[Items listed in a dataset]
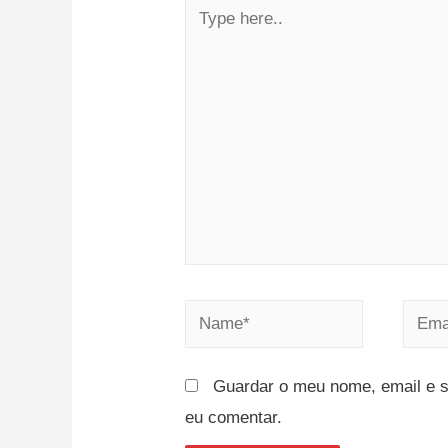
Guardar o meu nome, email e s
eu comentar.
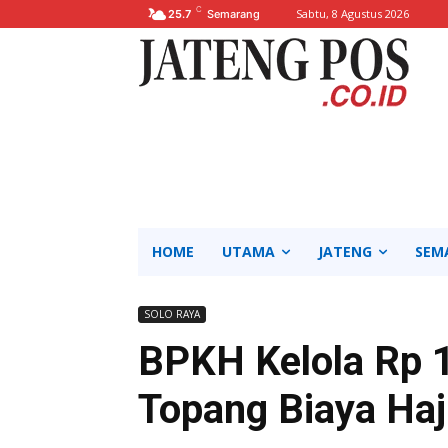
C
Sabtu, 8 Agustus 2026
25.7
Semarang
HOME
UTAMA
JATENG
SEM
SOLO RAYA
BPKH Kelola Rp 1
Topang Biaya Haj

(Work required)
Each line of the data must be restated exactly, and the pictures must be left out.

(Your solution)
Guardar o meu nome, email e s
eu comentar.
C
Sabtu, 8 Agustus 2026
25.7
Semarang
HOME
UTAMA
JATENG
SEM
SOLO RAYA
BPKH Kelola Rp 1
Topang Biaya Haj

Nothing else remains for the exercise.